Klarsfeld’s German-born wife, Beate (who, unlike her husband, is not Jewish), stepped up the pressure by visiting Asunción to prod Paraguay into revealing Mengele’s whereabouts. When the government insisted he hadn’t been there for twenty or twenty-five, years, she unfurled a banner reading ‘PRESIDENT STROESSNER, YOU LIE WHEN YOU SAY YOU DON’T KNOW WHERE SS MENGELE IS’ on the steps of the Supreme Court which granted ‘the devil’s doctor’ Paraguayan citizenship a quarter of a century earlier. Police chased her and a small band of supporters back to her hotel, where she was told to pack her bags and leave because she had ‘offended the Paraguayan people in the person of the president.’ Asked on television to ‘tell us where he is’, she replied: ‘If you think logically, there is nowhere else he could be.’ And she added: ‘It’s up to the government to prove he isn’t here.’
Dictator Stroessner had scheduled a state visit to West Germany that July. When Chancellor Helmut Kohl, an admirer of Wiesenthal, wrote to Simon in March for help in assembling information to ‘raise emphatic
ally’ the issue of Mengele’s extradition, Wiesenthal gave Kohl the late doctor’s ‘latest’ Paraguayan whereabouts and said the Stroessner visit offered the best chance of delivering Mengele to justice.

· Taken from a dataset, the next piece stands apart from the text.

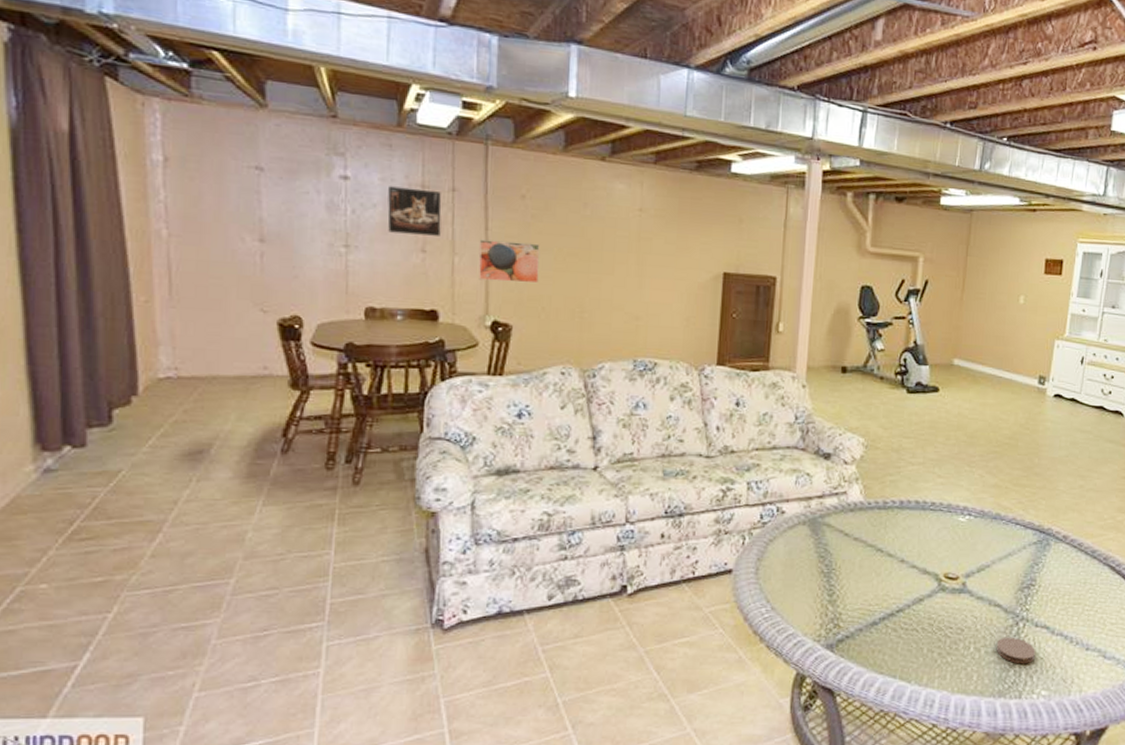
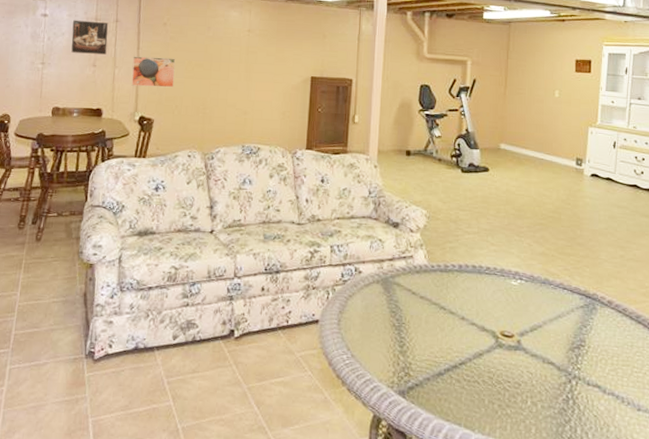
coaster: present [996,637,1036,664] -> none [551,393,590,421]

After the Klarsfelds made it clear that the general would be hounded by the media about Mengele, Stroessner cancelled his trip.
Earlier, around the time when Serge Klarsfeld was having Rolf Mengele burgled, the Simon Wiesenthal Centre had invoked the US Freedom of Information Act to obtain a 26 April 1947 Counter-Intelligence Corps (CIC) letter from Benjamin J. M. Gorby, stationed in Regensburg, Bavaria, to the commanding officer of the 430th CIC detachment in Vienna, asking him to verify a newspaper report that Dr Mengele ‘has been arrested in Vienna’ and, if so, to please question him ‘with regard to the fate of a group of approximately twenty Jewish children who were alleged to have been removed by him from the Auschwitz camp in November 1944 and taken to an unknown place. The fact of the removal of the Jewish children from Auschwitz by Dr Mengele was confirmed to this office by the father of one of the children . . . Other parents of the children among the group are still alive and most eager to have news from or about their children.’